Instructions for the task:
Give back each entry exactly as written, apart from the pictures.

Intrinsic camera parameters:
....

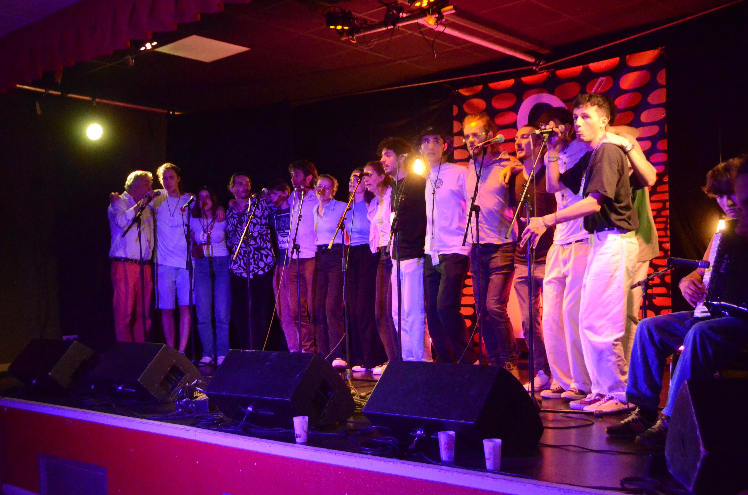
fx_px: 809
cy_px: 248
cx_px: 374
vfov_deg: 34.1
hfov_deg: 49.6
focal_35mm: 39
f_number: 4.5
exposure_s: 1/80
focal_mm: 26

....

Exercise solution:
fx_px: 809
cy_px: 248
cx_px: 374
vfov_deg: 34.1
hfov_deg: 49.6
focal_35mm: 39
f_number: 4.5
exposure_s: 1/80
focal_mm: 26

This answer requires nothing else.